|
But there is already a de facto data serialization in Unix: tabs/spaces as field separators and newlines as record separators. That's what allows ls and wc to interoperate, but it makes it such that ls and cut don't interoperate without a transformation in between, because of ls's use of columnar layout rather than separator based layout. Or the output of a 'uniq -c', you can then 'sort -g' to order lines by the number of occurrence, but if you want to take the top 5 lines and discard the counts with 'cut', you need whitespace transformations in between. (AWK would be an alternative to cut that performs the whitespace conversions on its own, but AWK is a full blown programming language, so one may as well have something that deals with dictionaries, arrays, etc, as input types anyway). All this is to say that the untyped bytestream relies on conventions in Unix to make the bytestream useable between composable programs. These conventions are adequate for current uses, but show some weaknesses, and suggest that perhaps there are additional conventions, that if sufficiently simple, could be used to build composable programs that don't need to understand a format that is particular to just one program.
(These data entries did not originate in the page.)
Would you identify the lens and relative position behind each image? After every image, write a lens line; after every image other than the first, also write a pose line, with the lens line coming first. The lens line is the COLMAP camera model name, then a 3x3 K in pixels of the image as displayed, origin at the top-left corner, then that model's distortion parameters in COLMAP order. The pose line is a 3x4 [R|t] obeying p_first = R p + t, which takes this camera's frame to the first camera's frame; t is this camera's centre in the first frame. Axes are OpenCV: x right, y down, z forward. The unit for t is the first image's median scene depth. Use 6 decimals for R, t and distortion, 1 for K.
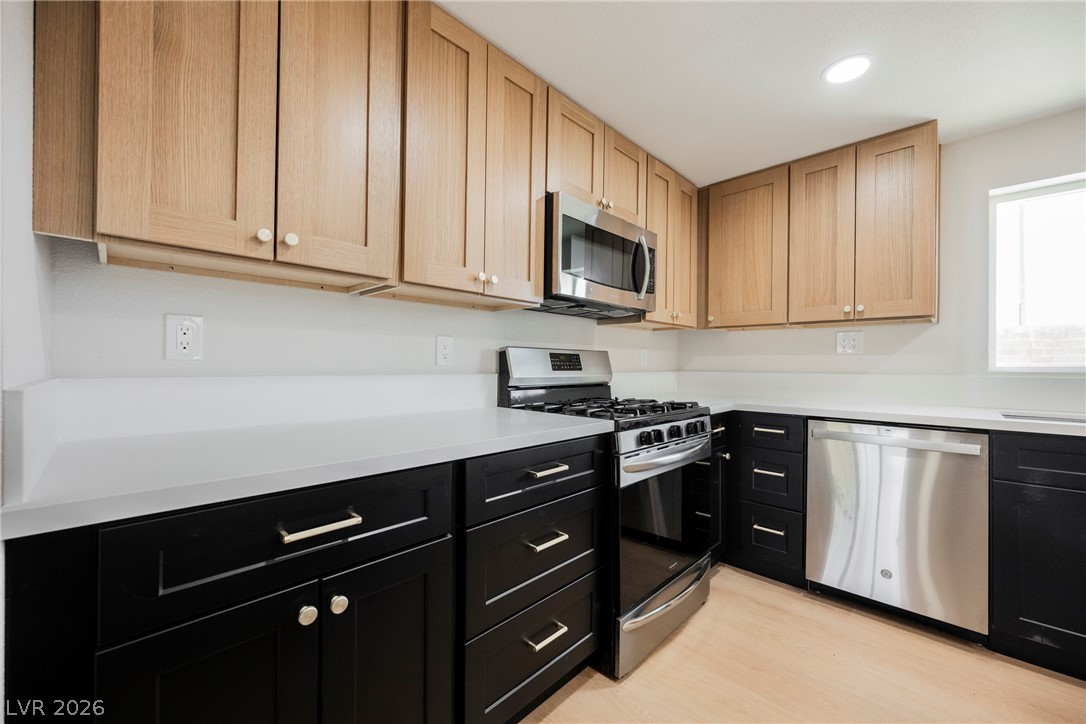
lens RADIAL K [[425.5, 0, 547.9], [0, 425.5, 362.1], [0, 0, 1]] dist [0.002156, 0.000012]
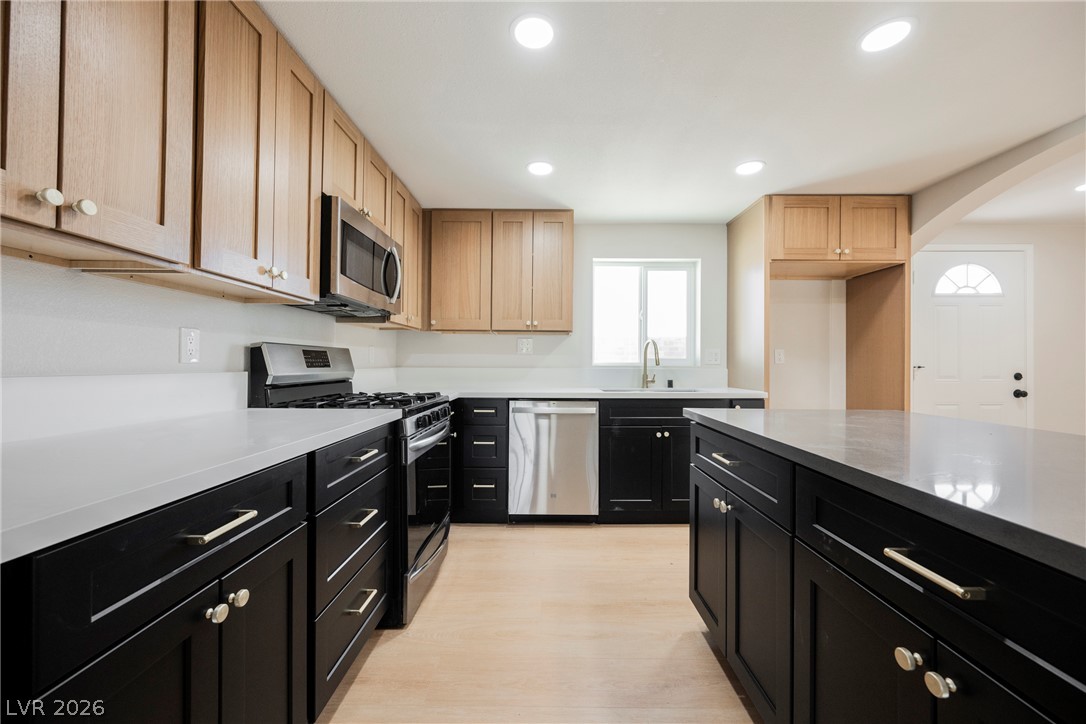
lens RADIAL K [[425.5, 0, 544.7], [0, 425.5, 360.0], [0, 0, 1]] dist [0.002156, 0.000012]
pose [[0.725538, 0.001593, 0.688180, -0.310677], [-0.003598, 0.999992, 0.001478, -0.001426], [-0.688172, -0.003549, 0.725539, -0.108956]]
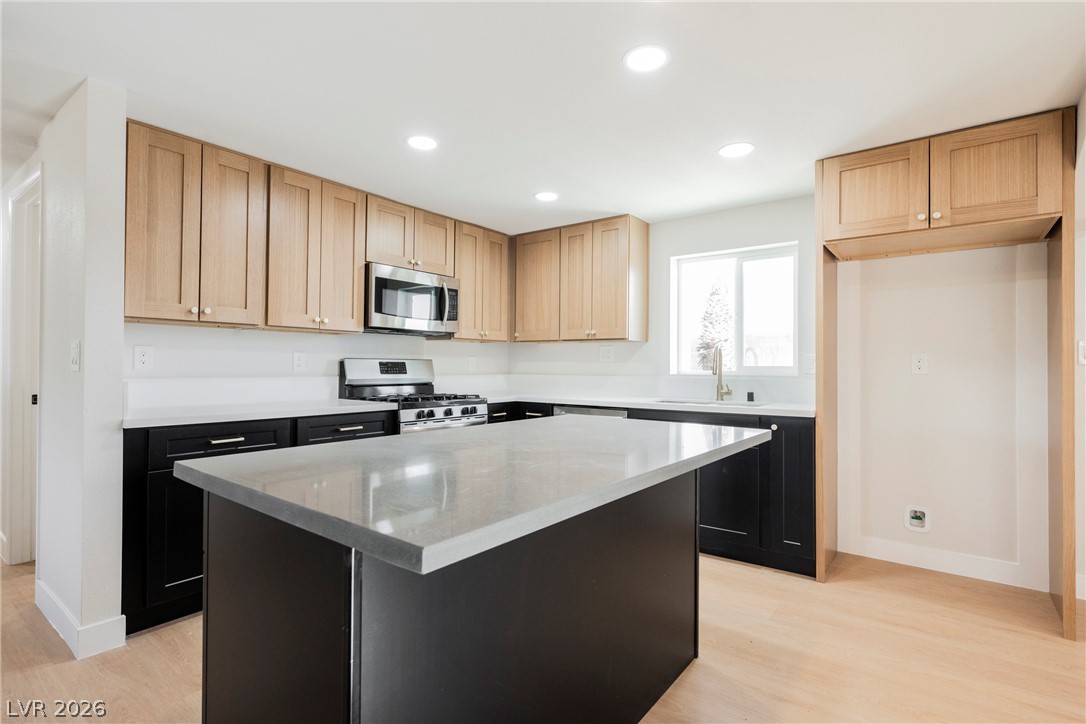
lens RADIAL K [[528.0, 0, 543.5], [0, 528.0, 361.2], [0, 0, 1]] dist [0.000721, 0.001295]
pose [[0.993509, -0.000222, 0.113753, 0.417771], [0.000485, 0.999997, -0.002279, -0.022883], [-0.113752, 0.002319, 0.993506, -0.998931]]
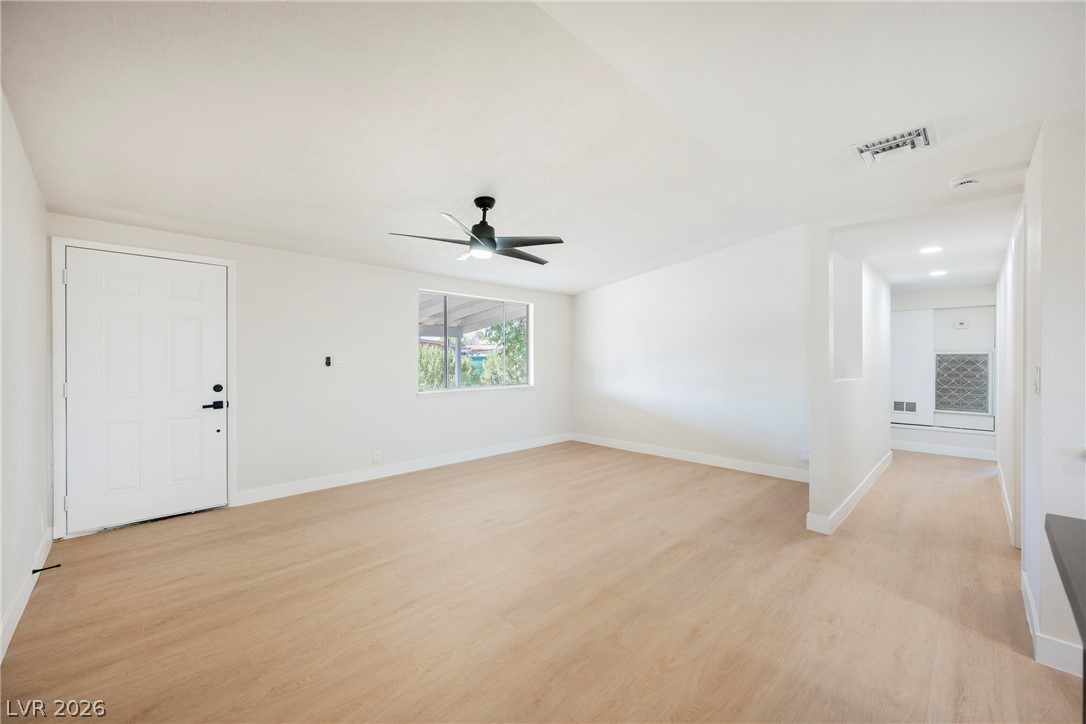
lens RADIAL K [[425.5, 0, 542.9], [0, 425.5, 361.5], [0, 0, 1]] dist [0.002156, 0.000012]
pose [[-0.028028, 0.000844, -0.999607, 0.580622], [0.004816, 0.999988, 0.000709, -0.089996], [0.999596, -0.004795, -0.028032, -0.873823]]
I totally agree that objects (meaning data + associated data-specific code) are probably overkill, though optional object interfaces may be nice if the programmer is willing to pay the computational cost, like one does when using AWK over cut. And I definitely think that inheritance is an idea best to avoid for data. |
De facto is a far cry from "required by the OS". You'll notice that the programs we both mentioned (as well as programs that interpret whitespace this way) tend to operate on human-readable text, which uses whitespace to separate words. However, there are many other programs that do not operate on human-readable text, and do not rely on whitespace to delimit records in a pipe (or other file-like construct). Thus, the OS should not try to enforce a One True Record Delimiter, since there isn't one.
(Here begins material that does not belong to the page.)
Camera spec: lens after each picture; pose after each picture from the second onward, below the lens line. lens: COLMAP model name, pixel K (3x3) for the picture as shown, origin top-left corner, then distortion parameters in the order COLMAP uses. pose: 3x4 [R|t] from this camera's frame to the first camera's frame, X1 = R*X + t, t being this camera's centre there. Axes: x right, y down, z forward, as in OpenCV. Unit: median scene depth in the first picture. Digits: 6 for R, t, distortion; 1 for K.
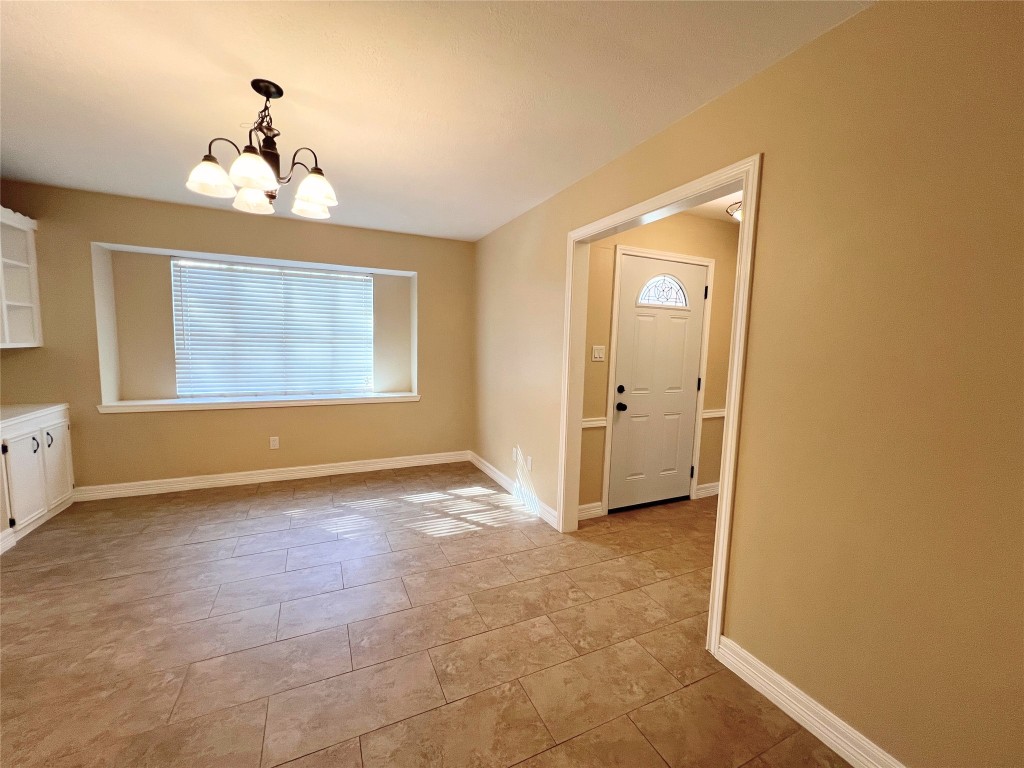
lens RADIAL K [[412.3, 0, 509.1], [0, 412.3, 382.9], [0, 0, 1]] dist [-0.000829, -0.000340]
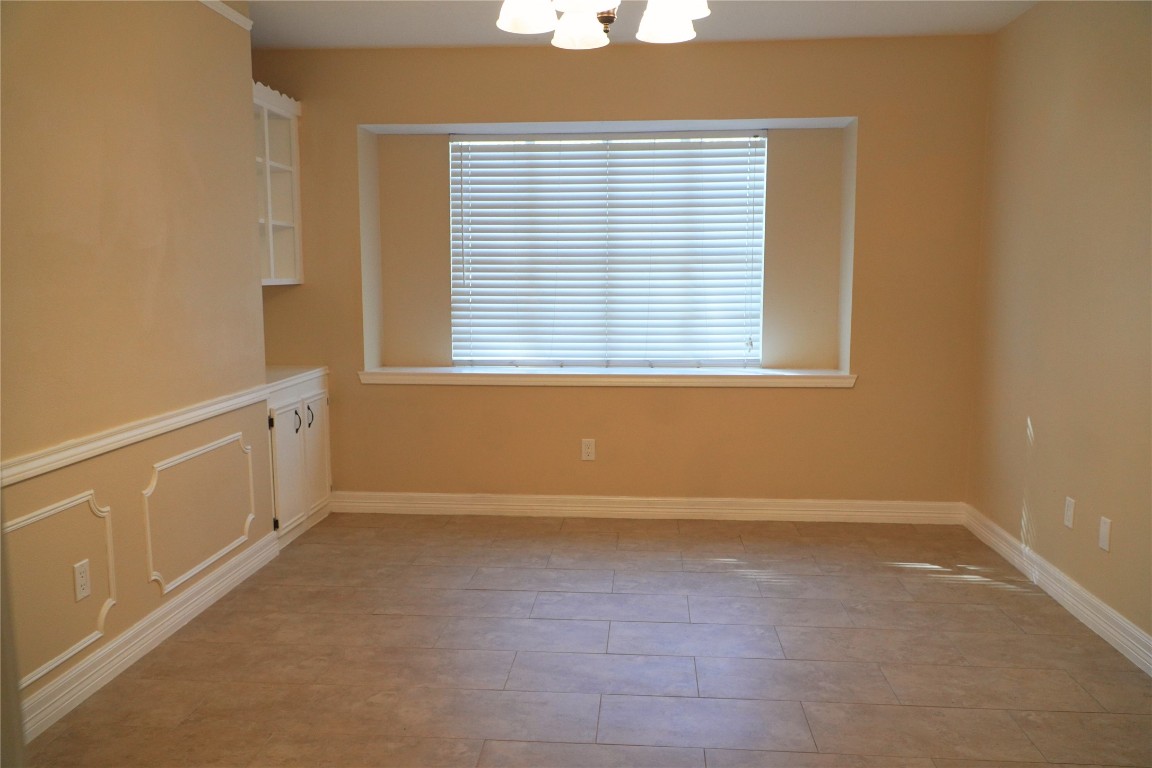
lens RADIAL K [[925.8, 0, 575.4], [0, 925.8, 390.2], [0, 0, 1]] dist [0.001502, -0.004263]
pose [[0.868529, 0.036296, -0.494308, 0.052852], [-0.024657, 0.999244, 0.030048, 0.036822], [0.495025, -0.013909, 0.868767, -0.149542]]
> ...and suggest that perhaps there are additional conventions, that if sufficiently simple, could be used to build composable programs that don't need to understand a format that is particular to just one program.
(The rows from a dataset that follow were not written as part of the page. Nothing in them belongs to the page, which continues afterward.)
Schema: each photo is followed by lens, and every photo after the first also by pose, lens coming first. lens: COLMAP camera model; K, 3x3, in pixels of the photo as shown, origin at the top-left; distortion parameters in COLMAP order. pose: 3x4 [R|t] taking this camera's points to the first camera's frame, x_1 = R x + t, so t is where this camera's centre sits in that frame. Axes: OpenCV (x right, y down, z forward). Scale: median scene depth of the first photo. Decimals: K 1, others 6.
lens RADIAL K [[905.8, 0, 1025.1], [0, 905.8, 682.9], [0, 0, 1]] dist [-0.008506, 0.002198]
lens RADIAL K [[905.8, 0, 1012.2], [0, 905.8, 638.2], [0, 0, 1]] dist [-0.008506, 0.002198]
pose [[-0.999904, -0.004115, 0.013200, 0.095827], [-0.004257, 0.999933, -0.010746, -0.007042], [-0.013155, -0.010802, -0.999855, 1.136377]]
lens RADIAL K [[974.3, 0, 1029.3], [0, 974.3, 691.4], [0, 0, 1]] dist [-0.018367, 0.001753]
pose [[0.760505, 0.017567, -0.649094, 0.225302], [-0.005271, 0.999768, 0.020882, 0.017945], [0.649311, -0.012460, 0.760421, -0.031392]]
This really is the heart of the matter. There is a trade-off between the specificity of the conventions and the freedom of the program to interpret the data however it wants. UNIX is at (almost) the extreme right end of this spectrum--the only convention it imposes is that information must be represented as 8-bit bytes.
My question to those who feel that UNIX is too far to the right on this spectrum is, what are some conventions that can be adopted universally that won't break composability? I'm not convinced that there are any. Even simple things like requiring programs to communicate via a set of untyped key/value pairs (where each key and value is a string of bytes) would be risky, since it could easily lead to the creation of disjoint sets of programs which only work with members of their own sets (e.g. members of each set would require set-specific key/value pairs).